14 Sep Agronomy Update – Sept 14th
I’m sure that we’re all nervously watching the updates with relation to Hurricane Lee as it makes its way northward. I don’t know about you, but I still have some hurricane-PTSD after Fiona. Thankfully, the current forecast seems to indicate that the impacts of Lee should be much less than either Dorian or Fiona for both wind and rain. Nonetheless…most growers are telling me that we don’t need another drop of rain…so it’s a waiting game to see how much moisture Lee leaves us with.
Anticipating Tuber Quality Issues:
I’ve already seen indications that we are in for a more challenging storage season. For most of the Island, the 2023 growing season has already been the wettest on record and we still have a few weeks to go. Across the Island, we’re already seeing enlarged lenticels and symptoms of water soak and soft rot. Given conditions, I expect that we’ll also see more cases of pink rot and Pythium leak than normal as well.
More than anything, it is important to minimize taking problematic potatoes into long-term storage. Some things to consider:
- Any areas of fields were water has been observed between the rows for more than 24 hours should be flagged off and dug last, if at all. Potatoes from these areas should never be put into long-term storage. Be generous with where you place your flags…start with where you see water lying and then move another 10-15 metres out from there.
- All sprayer track rows should also be dug last. I’ve seen water laying in some sprayer tracks constantly for the last month. These rows are bound to have a high proportion of tubers with water soak and soft rot. Also, these rows tend to have the highest percentage of greening and off-type tubers. Definitely dig these rows last (if at all) and either find a way to send them out ASAP or put into short-term storage.
- Applying phosphorus acid products (Confine/Phostrol/Rampart) going into storage can help prevent the spread of pink rot, but there is no evidence it does anything for Pythium leak and it won’t help soft rot disease (which is bacterial).
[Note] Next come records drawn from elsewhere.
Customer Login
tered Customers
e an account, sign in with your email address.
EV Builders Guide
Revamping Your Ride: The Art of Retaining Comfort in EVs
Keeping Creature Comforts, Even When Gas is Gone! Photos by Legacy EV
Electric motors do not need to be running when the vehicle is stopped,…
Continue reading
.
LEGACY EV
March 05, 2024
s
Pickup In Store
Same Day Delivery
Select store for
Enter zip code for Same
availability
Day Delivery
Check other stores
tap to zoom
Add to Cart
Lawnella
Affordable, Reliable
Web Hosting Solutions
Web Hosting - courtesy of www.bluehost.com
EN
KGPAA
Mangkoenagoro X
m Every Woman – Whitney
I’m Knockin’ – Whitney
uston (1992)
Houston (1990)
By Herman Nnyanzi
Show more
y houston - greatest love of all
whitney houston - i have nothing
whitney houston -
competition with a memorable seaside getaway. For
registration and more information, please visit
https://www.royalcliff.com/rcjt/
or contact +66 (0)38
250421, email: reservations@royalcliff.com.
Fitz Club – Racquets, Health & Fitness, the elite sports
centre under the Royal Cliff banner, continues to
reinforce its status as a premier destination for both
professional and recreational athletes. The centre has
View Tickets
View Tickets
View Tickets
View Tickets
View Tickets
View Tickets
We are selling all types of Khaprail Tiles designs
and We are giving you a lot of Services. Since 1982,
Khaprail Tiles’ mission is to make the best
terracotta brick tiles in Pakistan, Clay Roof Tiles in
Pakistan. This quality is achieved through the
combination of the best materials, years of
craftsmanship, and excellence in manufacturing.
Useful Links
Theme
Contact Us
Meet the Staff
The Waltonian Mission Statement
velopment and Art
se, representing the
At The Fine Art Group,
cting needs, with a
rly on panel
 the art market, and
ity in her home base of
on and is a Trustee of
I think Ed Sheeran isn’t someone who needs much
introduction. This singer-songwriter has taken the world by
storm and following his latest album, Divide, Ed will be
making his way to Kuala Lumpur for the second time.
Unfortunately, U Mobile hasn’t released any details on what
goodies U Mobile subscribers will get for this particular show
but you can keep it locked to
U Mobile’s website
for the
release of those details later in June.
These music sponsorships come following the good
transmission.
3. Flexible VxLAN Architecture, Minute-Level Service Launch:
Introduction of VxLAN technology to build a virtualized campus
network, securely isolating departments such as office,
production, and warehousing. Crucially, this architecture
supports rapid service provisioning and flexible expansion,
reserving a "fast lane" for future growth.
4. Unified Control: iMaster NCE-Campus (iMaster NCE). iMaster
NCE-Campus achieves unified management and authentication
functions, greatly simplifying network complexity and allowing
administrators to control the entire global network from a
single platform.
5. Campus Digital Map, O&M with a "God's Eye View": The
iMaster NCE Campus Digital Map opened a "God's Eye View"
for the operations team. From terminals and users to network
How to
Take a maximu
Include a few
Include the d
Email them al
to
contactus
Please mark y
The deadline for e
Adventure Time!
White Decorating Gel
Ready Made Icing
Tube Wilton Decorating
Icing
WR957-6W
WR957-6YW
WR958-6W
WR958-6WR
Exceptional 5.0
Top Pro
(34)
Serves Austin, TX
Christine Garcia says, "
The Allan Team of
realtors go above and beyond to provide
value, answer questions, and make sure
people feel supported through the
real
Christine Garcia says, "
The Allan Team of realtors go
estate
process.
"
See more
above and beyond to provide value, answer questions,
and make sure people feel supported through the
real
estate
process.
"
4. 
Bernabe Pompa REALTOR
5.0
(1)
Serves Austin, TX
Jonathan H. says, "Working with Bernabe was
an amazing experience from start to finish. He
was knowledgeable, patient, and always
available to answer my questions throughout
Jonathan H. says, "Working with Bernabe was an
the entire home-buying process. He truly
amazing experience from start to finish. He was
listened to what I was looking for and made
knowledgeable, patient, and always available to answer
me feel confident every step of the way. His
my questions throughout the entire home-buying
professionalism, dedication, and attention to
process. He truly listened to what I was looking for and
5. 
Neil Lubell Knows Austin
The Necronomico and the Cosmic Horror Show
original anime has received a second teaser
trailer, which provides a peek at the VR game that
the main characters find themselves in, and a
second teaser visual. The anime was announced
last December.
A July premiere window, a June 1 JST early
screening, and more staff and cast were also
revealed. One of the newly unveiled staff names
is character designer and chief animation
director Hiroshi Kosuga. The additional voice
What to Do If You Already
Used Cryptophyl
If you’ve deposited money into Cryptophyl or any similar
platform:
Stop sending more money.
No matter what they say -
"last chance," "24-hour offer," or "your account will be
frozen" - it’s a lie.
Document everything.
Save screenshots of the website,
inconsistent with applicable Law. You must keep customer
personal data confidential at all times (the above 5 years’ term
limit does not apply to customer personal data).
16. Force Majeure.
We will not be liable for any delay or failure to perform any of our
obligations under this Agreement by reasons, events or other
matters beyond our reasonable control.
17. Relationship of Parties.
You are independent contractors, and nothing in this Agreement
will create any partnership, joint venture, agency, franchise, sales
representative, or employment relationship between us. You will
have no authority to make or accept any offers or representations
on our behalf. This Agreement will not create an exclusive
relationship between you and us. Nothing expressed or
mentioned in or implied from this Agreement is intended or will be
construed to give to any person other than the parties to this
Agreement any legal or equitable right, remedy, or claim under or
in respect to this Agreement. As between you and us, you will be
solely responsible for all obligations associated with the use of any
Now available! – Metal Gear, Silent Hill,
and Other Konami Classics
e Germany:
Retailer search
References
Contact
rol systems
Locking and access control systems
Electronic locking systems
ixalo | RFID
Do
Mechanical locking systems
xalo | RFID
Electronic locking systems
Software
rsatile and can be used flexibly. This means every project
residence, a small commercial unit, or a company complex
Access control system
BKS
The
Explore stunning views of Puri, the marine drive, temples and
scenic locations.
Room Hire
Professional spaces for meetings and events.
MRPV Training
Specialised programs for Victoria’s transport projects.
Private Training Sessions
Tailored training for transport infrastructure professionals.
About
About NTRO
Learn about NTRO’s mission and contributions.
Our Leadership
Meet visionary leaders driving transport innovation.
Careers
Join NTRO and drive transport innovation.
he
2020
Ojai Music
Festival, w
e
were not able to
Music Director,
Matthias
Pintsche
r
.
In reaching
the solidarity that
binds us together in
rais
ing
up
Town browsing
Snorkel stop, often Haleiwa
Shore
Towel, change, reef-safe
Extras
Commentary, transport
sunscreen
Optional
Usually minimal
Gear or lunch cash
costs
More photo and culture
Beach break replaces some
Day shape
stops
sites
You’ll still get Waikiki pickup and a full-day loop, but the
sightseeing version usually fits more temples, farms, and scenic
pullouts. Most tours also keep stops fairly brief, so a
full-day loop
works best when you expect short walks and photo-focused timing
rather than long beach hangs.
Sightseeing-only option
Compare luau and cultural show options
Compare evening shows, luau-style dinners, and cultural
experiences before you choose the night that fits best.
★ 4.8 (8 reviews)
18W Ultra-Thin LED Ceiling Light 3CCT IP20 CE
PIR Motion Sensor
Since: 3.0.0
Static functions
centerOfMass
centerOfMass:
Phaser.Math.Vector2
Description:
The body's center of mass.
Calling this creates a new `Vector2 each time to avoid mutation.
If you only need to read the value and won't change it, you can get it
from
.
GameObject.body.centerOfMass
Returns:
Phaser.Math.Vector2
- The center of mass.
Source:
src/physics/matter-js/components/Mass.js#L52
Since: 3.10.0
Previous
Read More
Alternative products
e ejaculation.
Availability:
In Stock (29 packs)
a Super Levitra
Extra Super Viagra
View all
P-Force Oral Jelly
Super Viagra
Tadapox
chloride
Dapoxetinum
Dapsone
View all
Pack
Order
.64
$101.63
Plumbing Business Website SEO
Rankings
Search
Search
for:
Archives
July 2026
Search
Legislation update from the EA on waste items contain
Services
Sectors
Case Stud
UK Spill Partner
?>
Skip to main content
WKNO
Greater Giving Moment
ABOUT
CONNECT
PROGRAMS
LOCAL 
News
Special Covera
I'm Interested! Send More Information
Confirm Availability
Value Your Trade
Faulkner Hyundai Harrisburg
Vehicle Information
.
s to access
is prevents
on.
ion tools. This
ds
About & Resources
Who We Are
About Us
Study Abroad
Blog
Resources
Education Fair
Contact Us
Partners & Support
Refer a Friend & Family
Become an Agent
- Nola Olsen of the University of Idaho has generously provided a copy of a recent presentation that she did on early season storage management, complete with her recorded audio. I have recorded her presentation as a video and uploaded to YouTube. It is about 40 min long and touches on a number of important topics, including:
- Monitoring tuber pulp temperatures at harvest
- Eliminating excess heat from storages after harvest
- Minimizing shrink while also properly aiding wound healing/curing
- Dealing with excess moisture from soft-rot diseases.
It is worth your time to watch this presentation by Dr. Olsen before you start storing potatoes this fall. Dr. Olsen one of the key North American experts when it comes to potato storage.
- All Spornado sites are negative this week (Sept 12)
- Last Airspore samples were last Friday, Sept 8th. Also negative
- Bortrytis spore counts from both Airspore late last week and Spornado this week are very high.
- Spornado – positive at all sites, ranging from 230 to 36,600 spores per trap.
- Lots of inoculum around. If you still have potatoes that need to be protected, now would be a good time for Bravo or Echo.
- Green Peach Aphid number spiked in West Prince last week with an average of 43 per trap across 15 traps. Interestingly, GPA numbers were only 2.4/trap in Central PEI and 0.2 per trap in Eastern PEI last week. Other aphids numbers were 7.5 in the west and less than 1 per trap in the central and east.
- I don’t have full data from this week yet; however, GPA numbers that I do have access to (in the West) are similar to last week.
- If you have seed that is not yet killed, I would highly recommend that it be killed as soon as you can. Particularly since with heavy rains forecast for this weekend, you may not be able to get into the fields to spray right away.
Have a safe weekend, and hopefully we don’t get as much rain and wind as forecast!